SOURCE>
------------------------------------

What are the gains of International Trade? (1) Efficient use of world resources - goods will be produced where it is most efficient to produce them. Reduced unit costs, greater output + better quality.
What are the gains of International Trade? (2) Increased competition for producer - increased efficiency. Increased choice. Lower prices. Closer political links.
What acronym is used to remember the gains from trade? Specialisation occurs. Monopolies are crushed nationally (competition). Increased choice for consumers. Links between countries. Economies of scale created through bigger market sizes. (SMILE)
What does free movement mean? There are no restrictions.
Why are there trade restrictions? Protect employment. Protect strategic industries - (food, energy, defence supplies). To improve a weak balance of payments. Retaliation. Prevent dumping. Help the environment. Protecting consumers. Exerting political pressure.
What is dumping? The selling of goods, (by foreign producers) below the cost of production.
What are some methods of protection / barriers to trade? Tariffs. Quota. Embargoes. Subsidies. Soft loans. Favouring. Standards.
What is a Tariff? A tax on imported goods and services - increase price - lowers competitiveness.
What is a Quota? Restrictions on the quantity of an import allowed in the country.
What is an Embargoes? A complete ban on certain goods, imports from certain sources, exports to certain destinations.
What is a Subsidy? A sum of money from the Government to domestic producers which allow them to compete more strongly in their home, and foreign markets.
What are Standards? Imposing strict health and safety standards on imported goods. Might involve extra cost for producers - increase price.

------------------------------------

Records from a dataset
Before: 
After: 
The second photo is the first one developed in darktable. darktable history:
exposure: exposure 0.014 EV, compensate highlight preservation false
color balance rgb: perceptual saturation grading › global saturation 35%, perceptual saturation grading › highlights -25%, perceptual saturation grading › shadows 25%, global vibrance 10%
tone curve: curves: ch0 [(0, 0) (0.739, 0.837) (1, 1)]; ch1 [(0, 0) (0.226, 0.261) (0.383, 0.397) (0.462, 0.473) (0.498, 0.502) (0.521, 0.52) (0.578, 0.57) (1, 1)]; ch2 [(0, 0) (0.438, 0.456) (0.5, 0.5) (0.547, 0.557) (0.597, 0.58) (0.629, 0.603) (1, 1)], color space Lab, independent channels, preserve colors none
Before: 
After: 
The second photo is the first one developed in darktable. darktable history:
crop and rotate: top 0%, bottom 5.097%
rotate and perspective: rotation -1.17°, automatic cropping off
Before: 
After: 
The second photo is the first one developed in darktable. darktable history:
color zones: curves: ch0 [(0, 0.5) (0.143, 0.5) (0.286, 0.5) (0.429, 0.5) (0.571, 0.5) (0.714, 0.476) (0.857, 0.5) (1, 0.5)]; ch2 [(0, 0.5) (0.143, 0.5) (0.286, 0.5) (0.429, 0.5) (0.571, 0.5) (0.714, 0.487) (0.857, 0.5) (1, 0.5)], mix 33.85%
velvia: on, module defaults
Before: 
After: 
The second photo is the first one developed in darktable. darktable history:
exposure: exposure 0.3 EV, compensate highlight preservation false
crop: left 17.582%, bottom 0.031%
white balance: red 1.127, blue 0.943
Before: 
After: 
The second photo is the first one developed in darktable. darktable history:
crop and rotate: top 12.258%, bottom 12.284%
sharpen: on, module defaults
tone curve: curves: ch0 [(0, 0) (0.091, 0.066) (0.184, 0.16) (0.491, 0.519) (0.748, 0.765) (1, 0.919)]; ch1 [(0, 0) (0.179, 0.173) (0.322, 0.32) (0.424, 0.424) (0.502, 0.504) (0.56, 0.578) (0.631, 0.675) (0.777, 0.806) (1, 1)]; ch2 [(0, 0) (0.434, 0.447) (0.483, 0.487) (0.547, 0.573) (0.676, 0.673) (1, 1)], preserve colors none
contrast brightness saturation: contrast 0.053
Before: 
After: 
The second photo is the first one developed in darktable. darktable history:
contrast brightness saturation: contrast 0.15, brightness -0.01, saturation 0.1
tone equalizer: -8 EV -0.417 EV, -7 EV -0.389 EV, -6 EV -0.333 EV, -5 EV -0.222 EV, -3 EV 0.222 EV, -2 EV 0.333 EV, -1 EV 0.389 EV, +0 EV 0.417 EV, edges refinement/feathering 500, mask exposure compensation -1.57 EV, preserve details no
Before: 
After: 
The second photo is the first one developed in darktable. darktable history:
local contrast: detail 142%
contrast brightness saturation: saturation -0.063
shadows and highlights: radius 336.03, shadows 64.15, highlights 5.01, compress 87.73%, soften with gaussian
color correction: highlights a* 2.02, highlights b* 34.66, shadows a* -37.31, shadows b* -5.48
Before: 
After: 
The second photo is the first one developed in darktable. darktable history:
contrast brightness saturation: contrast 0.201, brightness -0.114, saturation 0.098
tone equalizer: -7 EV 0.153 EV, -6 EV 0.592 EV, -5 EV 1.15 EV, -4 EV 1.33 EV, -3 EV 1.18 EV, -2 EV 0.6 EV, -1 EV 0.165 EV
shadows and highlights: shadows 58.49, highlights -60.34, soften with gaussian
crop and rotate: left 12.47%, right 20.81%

------------------------------------

TASK INSTRUCTIONS>
Decide whether each statement agrees with the notes on international trade, answering yes or no and quoting the words from the notes that settle it. (a) Dumping means foreign producers selling goods below the cost of production. (b) A quota is a complete ban on certain goods. (c) A subsidy is money the Government gives to foreign producers. The items are not needed here.

COMPLETE ANSWER>
(a) Yes: "The selling of goods, (by foreign producers) below the cost of production."
(b) No: "Restrictions on the quantity of an import allowed in the country."
(c) No: "A sum of money from the Government to domestic producers"